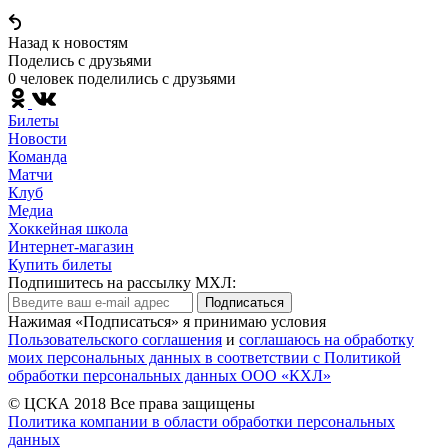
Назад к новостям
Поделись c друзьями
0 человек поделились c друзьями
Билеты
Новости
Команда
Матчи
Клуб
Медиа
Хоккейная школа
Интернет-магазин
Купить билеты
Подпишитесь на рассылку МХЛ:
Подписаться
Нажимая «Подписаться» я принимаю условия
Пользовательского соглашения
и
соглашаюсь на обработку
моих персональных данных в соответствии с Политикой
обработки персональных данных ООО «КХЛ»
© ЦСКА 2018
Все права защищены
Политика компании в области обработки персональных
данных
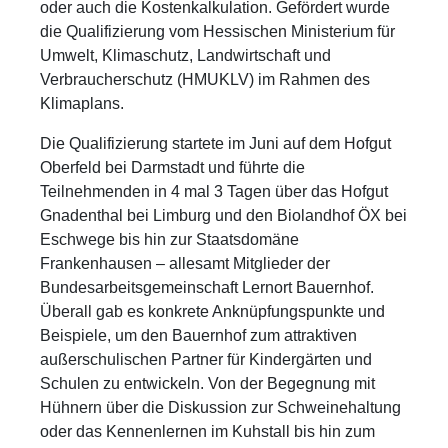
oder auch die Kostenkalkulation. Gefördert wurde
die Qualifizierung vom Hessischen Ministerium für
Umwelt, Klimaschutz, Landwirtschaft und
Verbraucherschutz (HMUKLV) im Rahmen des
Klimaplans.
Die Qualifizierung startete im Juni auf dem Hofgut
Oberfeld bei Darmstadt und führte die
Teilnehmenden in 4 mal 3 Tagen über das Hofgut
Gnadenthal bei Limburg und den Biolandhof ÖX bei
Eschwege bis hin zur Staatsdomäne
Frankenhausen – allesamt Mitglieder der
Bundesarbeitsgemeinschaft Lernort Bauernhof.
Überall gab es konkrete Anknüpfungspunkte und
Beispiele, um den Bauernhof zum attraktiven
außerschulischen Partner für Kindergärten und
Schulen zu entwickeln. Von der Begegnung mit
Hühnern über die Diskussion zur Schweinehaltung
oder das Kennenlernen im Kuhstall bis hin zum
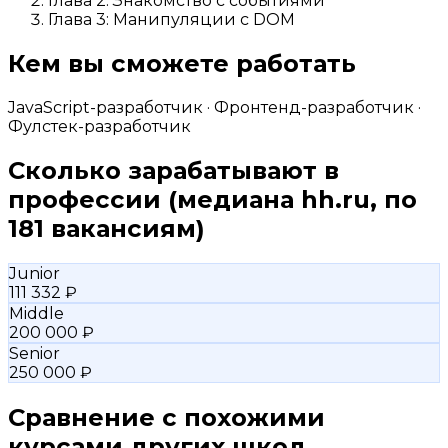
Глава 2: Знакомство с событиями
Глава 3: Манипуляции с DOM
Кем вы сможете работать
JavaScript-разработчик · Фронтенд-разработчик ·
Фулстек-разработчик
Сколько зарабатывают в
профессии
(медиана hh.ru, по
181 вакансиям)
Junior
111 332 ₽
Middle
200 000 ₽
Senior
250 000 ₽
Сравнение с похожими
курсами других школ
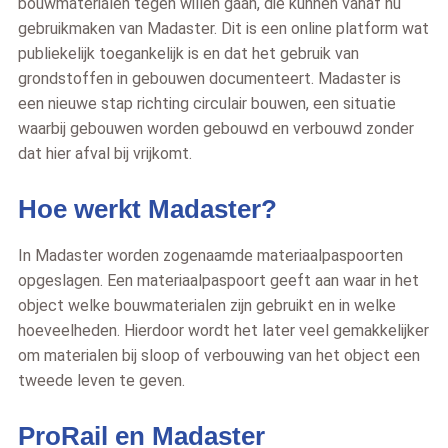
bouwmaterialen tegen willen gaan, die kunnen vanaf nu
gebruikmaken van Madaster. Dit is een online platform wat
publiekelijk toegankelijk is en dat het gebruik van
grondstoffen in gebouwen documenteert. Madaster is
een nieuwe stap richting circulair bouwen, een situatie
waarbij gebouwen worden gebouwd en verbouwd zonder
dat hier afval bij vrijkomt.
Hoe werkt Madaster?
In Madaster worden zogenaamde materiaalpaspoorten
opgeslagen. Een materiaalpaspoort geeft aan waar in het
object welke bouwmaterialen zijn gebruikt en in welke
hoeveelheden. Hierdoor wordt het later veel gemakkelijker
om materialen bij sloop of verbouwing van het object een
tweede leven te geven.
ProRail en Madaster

..............................

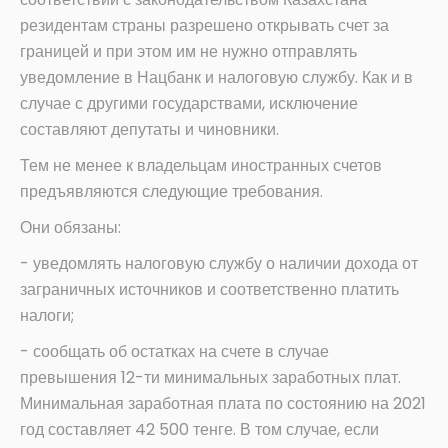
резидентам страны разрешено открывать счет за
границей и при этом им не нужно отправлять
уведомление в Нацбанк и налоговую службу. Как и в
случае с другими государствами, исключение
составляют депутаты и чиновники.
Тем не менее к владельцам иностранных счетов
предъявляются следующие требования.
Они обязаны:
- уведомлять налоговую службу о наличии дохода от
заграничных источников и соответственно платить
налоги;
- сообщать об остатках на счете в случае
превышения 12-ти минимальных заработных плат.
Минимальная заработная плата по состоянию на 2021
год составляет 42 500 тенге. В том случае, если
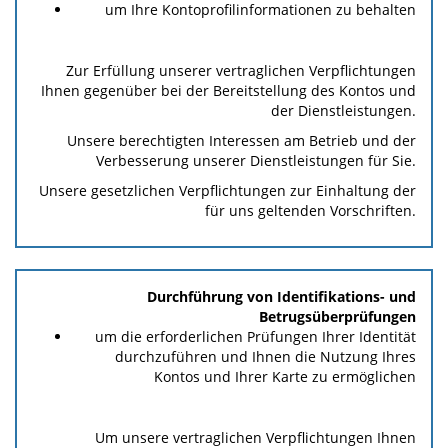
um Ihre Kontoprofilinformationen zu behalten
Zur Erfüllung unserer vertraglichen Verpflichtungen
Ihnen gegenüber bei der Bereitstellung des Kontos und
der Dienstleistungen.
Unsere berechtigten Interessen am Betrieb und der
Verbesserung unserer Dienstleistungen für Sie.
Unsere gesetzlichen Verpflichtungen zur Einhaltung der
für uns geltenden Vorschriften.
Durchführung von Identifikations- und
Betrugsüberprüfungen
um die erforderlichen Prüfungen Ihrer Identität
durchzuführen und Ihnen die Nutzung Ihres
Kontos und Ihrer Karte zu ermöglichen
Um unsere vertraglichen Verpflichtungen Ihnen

..............................

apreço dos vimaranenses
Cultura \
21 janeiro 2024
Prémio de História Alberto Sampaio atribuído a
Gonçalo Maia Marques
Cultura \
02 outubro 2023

..............................

EXERCISE -
Find each line holding the string "Kontos" in the listing above, then copy it.

RESULT FOR THIS TASK -
Ihnen gegenüber bei der Bereitstellung des Kontos und
Kontos und Ihrer Karte zu ermöglichen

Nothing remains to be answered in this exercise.